Award-winning photojournalist Corky Lee passed away at the age of 73 on Wednesday due to complications from COVID-19.
The legendary photographer, who became known for his work covering the lives and struggles of the Asian American community,
started experiencing symptoms of the virus on Jan. 3, CNN
Lee was brought to the Long Island Jewish Hospital in Forest Hills on Jan. 7 and then moved to the ICU on Jan. 11.
With a career spanning over five decades, Lee became known as a community activist who pushed for the inclusion and recognition of Chinese Americans. He captured photos of events of cultural and political relevance, such as civil rights protests, immigration legislation and theatrical events, according to Reuters.
As a self-trained freelancer, Lee began his advocacy in 1965 while a student at Queens College, studying American history.
An official photo of the transcontinental railroad at Promontory Summit, Utah, piqued his interest as it did not show the Chinese workers who largely worked on it until its completion in 1868.
Lee would later organize a flash mob of about 250 Chinese Americans during the 145th-anniversary celebration of the Golden Spike Transcontinental Railroad. During the gathering that he called a “Photographic Act of Justice,” many of the descendants of the workers wore period costumes and posed for his photo.
He was instrumental in inspiring a protest march from Chinatown to City Hall in 1975 with the New York Post publishing his photo on the front page, featuring a Chinese American man bloodied by New York City police.
Using his camera, Lee also documented the protests against the murder of Vincent Chin, a young Chinese American killed by local autoworkers in Detroit in 1982.
Lee’s family released a statement on Wednesday evening, grieving the passing of the remarkable photographer.
“It is with great sadness that we announce the passing of Corky (Young Kwok) Lee. Corky, as he was known to the Asian American community, was everywhere. He always had a camera around his neck, documenting a community event, capturing a social injustice for the record and even correcting the social injustice of an historical event that took place well over a century ago. He did what he loved and we loved him for it.”
“(Corky) had a very unique lens. His passion was to rediscover, document and champion through his images the plight of all Americans but most especially that of Asian and Pacific Islanders,” the statement added. “He has left us with what is likely to be the single largest repository of the photographic history of Asian Americans of the past half century.”
Lee is survived by his partner, Karen Zhou, his brother, John Lee, and sister-in-law, his elder sister’s husband, and both siblings’ children.

Page-level text extractions ▸

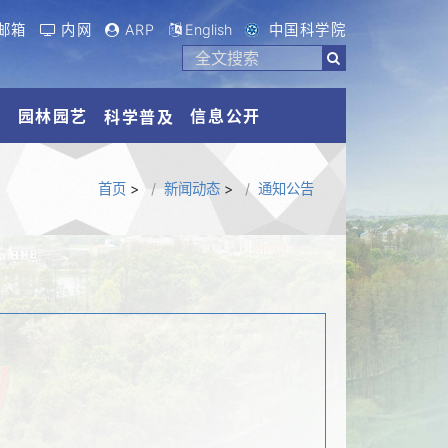
邮箱
内网
ARP
English
中国科学院
流
园林园艺
信息公开
科学普及
首页
>
新闻动态
>
通知公告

EXPLORE THE MATERIAL ▸
a: Answer these questions from the Corky Lee article:
(i) On what date was Lee moved to the ICU?
(ii) Which college was Lee attending when he began his advocacy in 1965?
(iii) About how many Chinese Americans took part in the flash mob Lee organized?
b: Repeat the part of the Corky Lee article that begins with the words containing "Using his camera, Lee" and ends with "the remarkable photographer.".

RESPONSE LIST ▸
a:
(i) Jan. 11
(ii) Queens College
(iii) About 250

b:
Using his camera, Lee also documented the protests against the murder of Vincent Chin, a young Chinese American killed by local autoworkers in Detroit in 1982.
Lee’s family released a statement on Wednesday evening, grieving the passing of the remarkable photographer.